The vector space is a Hilbert space, i.e., it is equipped with a scalar product that associates a complex number $⟨\psi |\chi ⟩$ to any pair of states $|\psi ⟩$, $|\chi ⟩$. The scalar product is positive definite, $⟨\psi |\psi ⟩>0$ for $|\psi ⟩\ne 0|\psi ⟩$, and fulfills $⟨\psi |\chi ⟩={⟨\chi |\psi ⟩}^{*}$. Furthermore, it is linear in the second argument, but conjugate linear in the first argument, i.e., $⟨\psi |\alpha \chi ⟩=\alpha ⟨\psi |\chi ⟩$, $⟨\alpha \psi |\chi ⟩={\alpha }^{*}⟨\psi |\chi ⟩$, $⟨\psi +\phi |\chi ⟩=⟨\psi |\chi ⟩+⟨\phi |\chi ⟩$, $⟨\psi |\phi +\chi ⟩=⟨\psi |\phi ⟩+⟨\psi |\chi ⟩$.

Formally, the scalar product can be interpreted as a product $⟨\psi |\cdot |\chi ⟩$ between the vectors $|\chi ⟩$ and the entities $⟨\psi |$, which form the dual vector space. They represent the left states in the scalar product and therefore are also conjugate linear: $⟨\alpha \psi +\beta \chi |={\alpha }^{*}⟨\psi |+{\beta }^{*}⟨\chi |$. The particular notation introduced here is the so-called Dirac notation. In this notation, a dual vector is also called a bra, and an ordinary vector is called a ket, alluding to the fact that in the scalar product $⟨\psi |\chi ⟩$ they form a bracket (bra-ket).

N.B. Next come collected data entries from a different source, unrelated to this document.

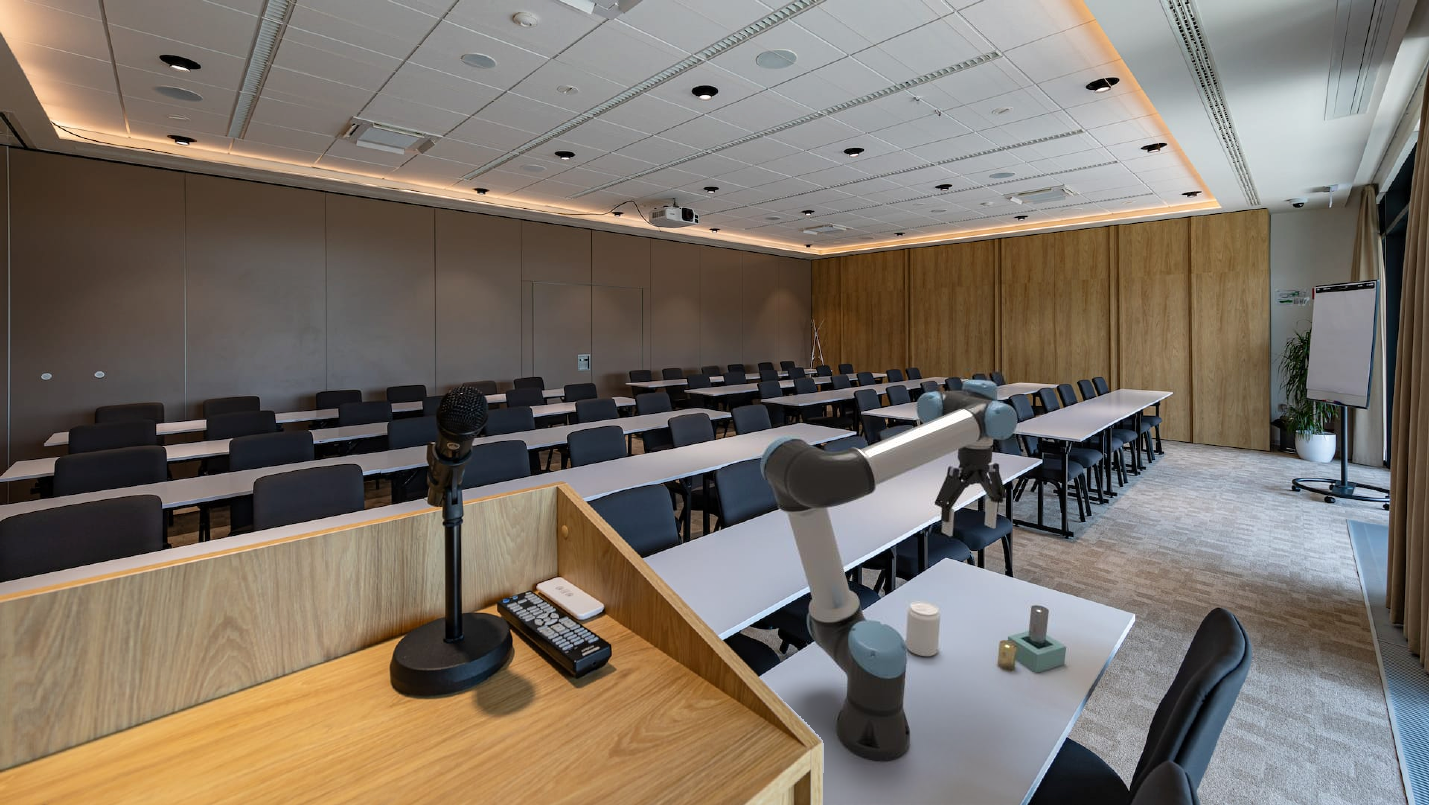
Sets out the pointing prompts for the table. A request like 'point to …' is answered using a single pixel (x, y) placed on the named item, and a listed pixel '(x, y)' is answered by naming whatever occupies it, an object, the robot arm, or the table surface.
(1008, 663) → the short pin
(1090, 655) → the table surface
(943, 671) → the table surface
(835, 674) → the table surface
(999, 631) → the table surface
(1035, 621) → the long pin
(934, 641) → the beverage can
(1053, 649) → the hole block
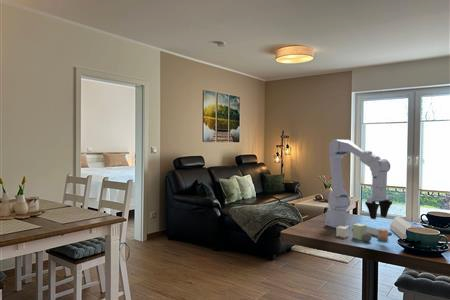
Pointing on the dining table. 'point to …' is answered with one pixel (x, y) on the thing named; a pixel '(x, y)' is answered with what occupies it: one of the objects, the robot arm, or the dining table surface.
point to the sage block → (359, 230)
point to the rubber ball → (366, 237)
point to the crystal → (400, 227)
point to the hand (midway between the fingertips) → (378, 217)
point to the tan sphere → (382, 234)
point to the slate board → (373, 231)
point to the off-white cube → (342, 231)
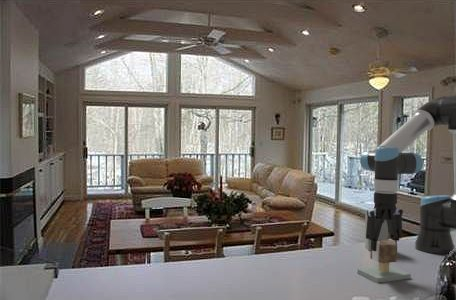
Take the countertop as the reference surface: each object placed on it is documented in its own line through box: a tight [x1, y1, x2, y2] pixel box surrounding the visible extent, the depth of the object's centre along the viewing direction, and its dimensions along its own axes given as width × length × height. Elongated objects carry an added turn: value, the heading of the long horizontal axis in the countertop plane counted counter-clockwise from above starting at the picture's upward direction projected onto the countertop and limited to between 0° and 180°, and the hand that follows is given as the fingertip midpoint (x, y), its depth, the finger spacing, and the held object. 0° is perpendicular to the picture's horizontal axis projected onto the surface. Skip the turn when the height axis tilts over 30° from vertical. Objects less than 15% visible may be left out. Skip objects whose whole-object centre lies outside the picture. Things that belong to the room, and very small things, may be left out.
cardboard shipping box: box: [370, 240, 398, 264], centre depth 143 cm, size 6×6×6 cm
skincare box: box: [364, 211, 389, 252], centre depth 178 cm, size 8×7×16 cm
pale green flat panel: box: [356, 262, 412, 284], centre depth 144 cm, size 14×10×6 cm
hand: (383, 259), depth 144 cm, fingers closed on cardboard shipping box, 6 cm apart
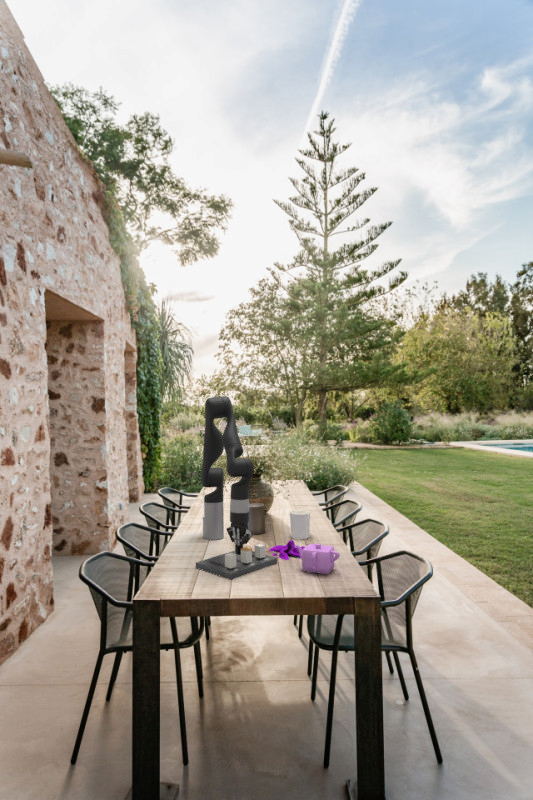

We call $||\psi ||=\sqrt{⟨\psi |\psi ⟩}$ the length of the vector $|\psi ⟩$. A vector with $⟨\psi |\psi ⟩=1$ is called normalized. The procedure of passing from a vector $|\psi ⟩$ to the normalized vector $|\psi ⟩/||\psi ||$ is called normalization. Two states $|\psi ⟩$, $|\chi ⟩$ fulfilling $⟨\psi |\chi ⟩=0$ are said to be orthogonal to each other.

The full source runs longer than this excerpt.